Un accord international méconnu, mais menaçant
Au sortir de la Guerre froide, les pays de l’Union européenne ont cherché à instaurer un cadre réglementaire commun avec les anciens pays du bloc soviétique pour optimiser leurs relations énergétiques.
C’est ainsi qu’est né en 1994 le Traité sur la charte de l’énergie, un accord international signé par 53 pays, dont tous les pays de l’UE, le Yémen, le Japon et l’Afghanistan. Le texte prévoyait une liste assez complète de règles régissant les échanges sur le plan énergétique des nations signataires.
Or, les ambitions climatiques des vingt-sept exigent justement une profonde révision de leur politique énergétique, un changement qui sera forcément préjudiciable aux entreprises énergétiques.
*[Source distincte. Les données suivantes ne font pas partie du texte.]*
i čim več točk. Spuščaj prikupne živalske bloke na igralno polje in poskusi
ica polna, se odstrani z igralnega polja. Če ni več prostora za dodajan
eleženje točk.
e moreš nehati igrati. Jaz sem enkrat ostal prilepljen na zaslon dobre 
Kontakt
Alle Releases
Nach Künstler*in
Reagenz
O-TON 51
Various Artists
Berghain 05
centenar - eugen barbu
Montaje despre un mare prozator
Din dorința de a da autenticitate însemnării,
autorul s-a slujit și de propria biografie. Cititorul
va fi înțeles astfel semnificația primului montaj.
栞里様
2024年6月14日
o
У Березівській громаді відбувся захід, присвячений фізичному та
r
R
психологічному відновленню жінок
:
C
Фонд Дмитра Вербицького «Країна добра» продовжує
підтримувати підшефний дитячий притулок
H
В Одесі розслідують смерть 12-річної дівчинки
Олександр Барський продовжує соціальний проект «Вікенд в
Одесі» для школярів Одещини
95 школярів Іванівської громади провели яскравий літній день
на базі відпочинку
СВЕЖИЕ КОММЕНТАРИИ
Ces dernières ont donc le droit de poursuivre l’UE et tout pays signataire du TCE souhaitant remodeler leurs industries énergétiques, et leur réclamer des dommages et intérêts colossaux.
130 procédures légales engagées dans le cadre du TCE
À une époque où la sensibilisation aux enjeux climatiques semble acquise, on pourrait penser que les investisseurs et les compagnies énergétiques suivront volontiers les politiques plus écologiques des gouvernements. Mais le monde des affaires et des relations internationales est beaucoup plus complexe. Soucieuses de leurs intérêts financiers, les industries fossiles voient assez mal le désintéressement progressif de l’opinion et des gouvernements concernant leurs activités.
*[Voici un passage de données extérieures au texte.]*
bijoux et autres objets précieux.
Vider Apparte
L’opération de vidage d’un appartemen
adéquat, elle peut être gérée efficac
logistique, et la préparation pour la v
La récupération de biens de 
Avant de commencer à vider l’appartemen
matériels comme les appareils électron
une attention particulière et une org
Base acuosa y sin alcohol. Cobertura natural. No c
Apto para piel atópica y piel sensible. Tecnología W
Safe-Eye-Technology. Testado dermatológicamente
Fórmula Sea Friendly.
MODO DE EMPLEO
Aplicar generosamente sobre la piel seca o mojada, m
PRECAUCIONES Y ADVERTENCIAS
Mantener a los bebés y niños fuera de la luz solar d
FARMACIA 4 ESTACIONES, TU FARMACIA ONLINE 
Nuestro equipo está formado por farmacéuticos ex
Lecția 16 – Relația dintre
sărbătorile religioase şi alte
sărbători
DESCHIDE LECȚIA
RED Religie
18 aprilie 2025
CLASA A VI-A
Nombre d’entre elles n’ont pas hésité à le faire savoir en usant du levier réglementaire offert par le TCE. Depuis son instauration, le Traité a été invoqué à 130 reprises devant les tribunaux par des compagnies qui se sentent lésées par les nouvelles politiques environnementales des gouvernements. Plus de la moitié de ces litiges, 88 exactement, impliquent des firmes présentes en Europe.
L’Allemagne, par exemple, a dû assouplir ses restrictions environnementales pour une centrale à charbon, après une plainte de la compagnie suédoise Vattenfall. La même entreprise a dénoncé le choix des dirigeants outre-Rhin de sortir du nucléaire.
En France, la firme canadienne Vermilion a usé de la menace du TCE pour faire plier le gouvernement sur la loi sur les hydrocarbures. Résultat, en 2017, le texte final de cette loi a été largement modifié et les permis d’exploitation pétrolière continuent d’être délivrés par le pays. D’autres affaires similaires ont eu lieu en Bulgarie, en Italie et aux Pays-Bas.
Le virage résolument écologique pris par l’UE devrait multiplier les différends du même genre. Les affaires traitées dans le cadre du TCE ont coûté environ 85 milliards de dollars aux pays signataires.
Les prévisions tablent sur 1 500 milliards de dollars de dommages, intérêts et pénalités à débourser d’ici 2050, si la tendance actuelle se poursuit et qu’aucune modification du cadre réglementaire du TCE n’est faite.
L’Europe souhaite une modernisation du TCE
Le TCE, quoique très ancien, continue donc de peser sur les décisions politiques d’une cinquantaine de pays. Face à la menace financière brandie par les investisseurs et les multinationales de l’industrie fossile, les gouvernements font souvent des concessions qui les empêchent de mener à bien la transition énergétique. Cette situation inquiète au plus haut point l’UE, dont les pays membres ont pris des engagements forts en faveur de l’environnement.
Tant que le TCE existe dans les termes actuels, les grandes sociétés de l’industrie fossile disposeront d’un puissant outil leur permettant de retarder l’adoption d’énergies plus propres.
Plusieurs groupes de réflexion, comme Transnational Institute et Corporate Europe Observatory appellent donc à une révision complète de cet accord, de façon à le rendre compatible avec les nouvelles ambitions climatiques des pays signataires.
La Commission européenne a aussi engagé les démarches pour moderniser le traité. Les eurodéputés ont organisé deux rounds de négociations en 2019 et en 2020, sans grand succès pour le moment.
Toutefois, le pouvoir de nuisance de ce traité d’un autre âge ne perdurera pas indéfiniment. Consternée par les discussions qui patinent, la France a demandé aux vingt-sept d’envisager une sortie du TCE en cas d’échec des pourparlers.